How do I find the angle $\theta$

Question

This is the equation:

$$\sin\theta=0.8\theta$$

Answer 1

Clearly there are three solutions:

Clearly $\theta = 0$ is a solution. By the antisymmetry of the component functions we know there are two symmetric solutions. Simple numerical solution by computer gives the other two: $\theta = \pm 1.13.$

Answer 2

This equation being transcendental, it will not show analytical solutions and numerical methods are required.

You could approximate the solution using the approximation $$\sin(\theta) \simeq \frac{16 (\pi -\theta) \theta}{5 \pi ^2-4 (\pi -\theta) \theta}\qquad (0\leq \theta\leq\pi)$$ was proposed by Mahabhaskariya of Bhaskara I, a seventh-century Indian mathematician.

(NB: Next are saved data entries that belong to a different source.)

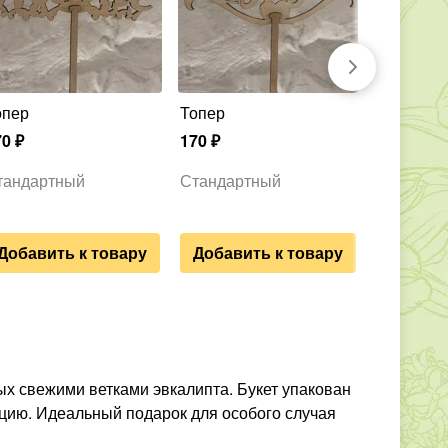
Топер
Топер
Топер
70
₽
170
₽
170
₽
тандартный
Стандартный
Стандар
Добавить к товару
Добавить к товару
ых свежими ветками эвкалипта. Букет упакован
цию. Идеальный подарок для особого случая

Using whole numbers, excluding the trivial solution, you will need to solve for $\theta$ $$4 \theta ^2+(20-4 \pi) \theta -5 \pi (4- \pi)=0$$ giving as approximate acceptable solution $$\theta_\pm=\pm\frac{1}{8} \left(-20+4 \pi +\sqrt{400+160 \pi -64 \pi ^2}\right)\approx \pm 1.12856$$ while the exact solution would be $1.13110$.

Edit for the fun of it !

If, graphing, you notice that the solution is close to $\frac \pi 3$, you could build the $[1,n]$ Padé approximants of the function and get as approximate solutions $$\left( \begin{array}{ccc} n & \theta & \theta \approx \\ 0 & \frac{5}{9} \left(3 \sqrt{3}-\pi \right) & 1.14142 \\ 1 & \frac{5 \left(54+9 \sqrt{3} \pi -8 \pi ^2\right)}{3 \left(93 \sqrt{3}-40 \pi \right)} & 1.13014 \\ 2 & \frac{5 \left(-7533 \sqrt{3}+3861 \pi +96 \sqrt{3} \pi ^2-64 \pi ^3\right)}{3 \left(-16983+3360 \sqrt{3} \pi -320 \pi ^2\right)} & 1.13118 \end{array} \right)$$

Using @b00n heT's idea of solving a biquadratic equation, let us use the $[5,4]$ Padé approximant of $\sin(x)$ built at $x=0$; it is $$\sin(x)=\frac{x-\frac{53 }{396}x^3+\frac{551 }{166320}x^5} {1+\frac{13 }{396}x^2+\frac{5 }{11088} x^4}$$ The difference between this expression and the usual Taylor series is only $\frac{11 x^{11}}{457228800}$.

So, we now need to solve for $x^2$ the biquadratic equation $$491 x^4-26628 x^2+33264=0 \implies x=\pm \sqrt{\frac{6}{491} \left(2219-\sqrt{4470277}\right)}$$ which is $1.13110282$ while the exact solution would be $1.13110259$

Answer 3

Using Taylor's series up to the third term one gets the approximate polynomial equation: $$\theta-\frac{\theta^3}{6}+\frac{\theta^5}{120}=\frac{4}{5}\theta$$ from which we obtain $$\theta\cdot \left(24-20\cdot \theta^2+\theta^4\right)=0$$ which has the solution $\theta=0$ and the two solutions to the biquadratic equation $$\theta^2=\frac{20\pm\sqrt{304}}{2}$$ from which we get $$\theta=\pm\sqrt{\frac{20-\sqrt{304}}{2}}\cong \pm 1.132343637293314$$

Comment: I included only the first three terms in order to get a biquadratic. Otherwise I would have got a polynomial equation of degree 3, which is harder to deal with. Moreover, the approximation works quite well because we know (a priori) that the solution is not too big, as it can be at most $1/0.8=1.25$.